If $$x_1, x_2, \ldots, x_n$$ and $$\frac{1}{h_1}, \frac{1}{h_2}, \ldots, \frac{1}{h_n}$$ are two A.P.s such that $$x_3 = h_2 = 8$$ and $$x_8 = h_7 = 20$$, then $$x_5 \cdot h_{10}$$ equals:

We have two arithmetic progressions. The first one is $$x_1,\,x_2,\,\ldots,x_n$$ and the second one is $$\dfrac1{h_1},\,\dfrac1{h_2},\,\ldots,\,\dfrac1{h_n}.$$ The given numerical data are $$x_3=h_2=8$$ and $$x_8=h_7=20.$$ Our aim is to find the product $$x_5\cdot h_{10}.$$

For any A.P. the general term is governed by the well-known relation

$$T_k=T_1+(k-1)d,$$

where $$T_1$$ is the first term and $$d$$ is the common difference. We apply this relation separately to the two progressions.

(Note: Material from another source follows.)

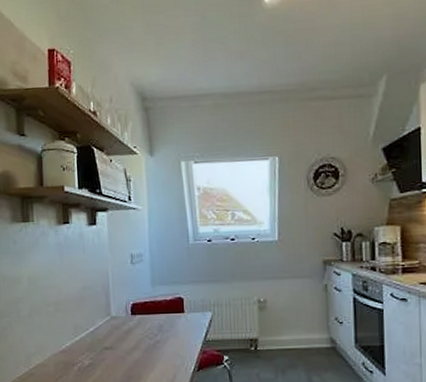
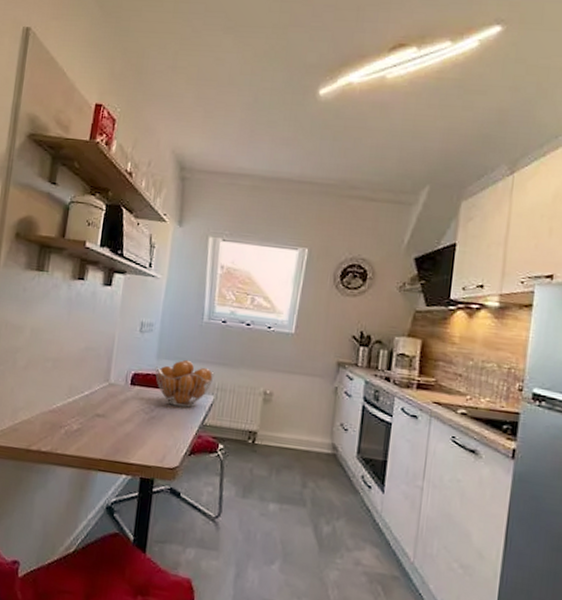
fruit basket: none [151,282,209,327] -> present [155,359,215,408]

First progression — the $$x_k$$ sequence. Let us denote $$x_1=a$$ and its common difference by $$d.$$ Then

$$x_k=a+(k-1)d.$$

Using the given values, we substitute $$k=3$$ and $$k=8$$ one by one:

$$x_3=a+2d=8\qquad\text{(1)}$$

$$x_8=a+7d=20\qquad\text{(2)}$$

We subtract equation (1) from equation (2):

$$\bigl(a+7d\bigr)-\bigl(a+2d\bigr)=20-8\;\;\Longrightarrow\;\;5d=12,$$

hence

$$d=\frac{12}{5}=2.4.$$

Substituting $$d$$ back in equation (1) gives the first term $$a$$:

$$a+2\left(\frac{12}{5}\right)=8\;\;\Longrightarrow\;\;a=8-\frac{24}{5}=\frac{16}{5}=3.2.$$

Now we calculate $$x_5$$ by putting $$k=5$$ in the general term:

$$x_5=a+4d=\frac{16}{5}+4\left(\frac{12}{5}\right)=\frac{16}{5}+\frac{48}{5}=\frac{64}{5}=12.8.$$

Second progression — the reciprocals $$\dfrac1{h_k}$$. Let

$$\frac1{h_1}=b,$$

and let its common difference be $$e.$$ Then

$$\frac1{h_k}=b+(k-1)e.$$

The values of $$h_2$$ and $$h_7$$ are supplied, so their reciprocals are known:

$$\frac1{h_2}=\frac18,\qquad\frac1{h_7}=\frac1{20}.$$

Writing these in the general form gives two linear equations:

$$b+e=\frac18\qquad\text{(3)}$$

$$b+6e=\frac1{20}\qquad\text{(4)}$$

Subtract equation (3) from equation (4):

$$(b+6e)-(b+e)=\frac1{20}-\frac18\;\;\Longrightarrow\;\;5e=\frac1{20}-\frac18.$$

The numerical difference on the right side is

$$\frac1{20}-\frac18=\frac{1}{20}-\frac{5}{40}=\frac{2}{40}-\frac{5}{40}=-\frac{3}{40},$$

so

$$5e=-\frac{3}{40}\;\;\Longrightarrow\;\;e=-\frac{3}{200}.$$

Now we determine $$b$$ from equation (3):

$$b=\frac18-e=\frac18+\frac{3}{200}=\frac{25}{200}+\frac{3}{200}=\frac{28}{200}=\frac7{50}.$$

Next we find $$h_{10}$$. First we write its reciprocal:

$$\frac1{h_{10}}=b+9e=\frac7{50}+9\left(-\frac{3}{200}\right)=\frac7{50}-\frac{27}{200}.$$

Converting $$\dfrac7{50}$$ to the denominator $$200$$ gives $$\dfrac{28}{200}$$, hence

$$\frac1{h_{10}}=\frac{28}{200}-\frac{27}{200}=\frac1{200},$$

so

$$h_{10}=200.$$

Finally, the desired product.

$$x_5\cdot h_{10}=\left(\frac{64}{5}\right)\times200=64\times40=2560.$$

Hence, the correct answer is Option A.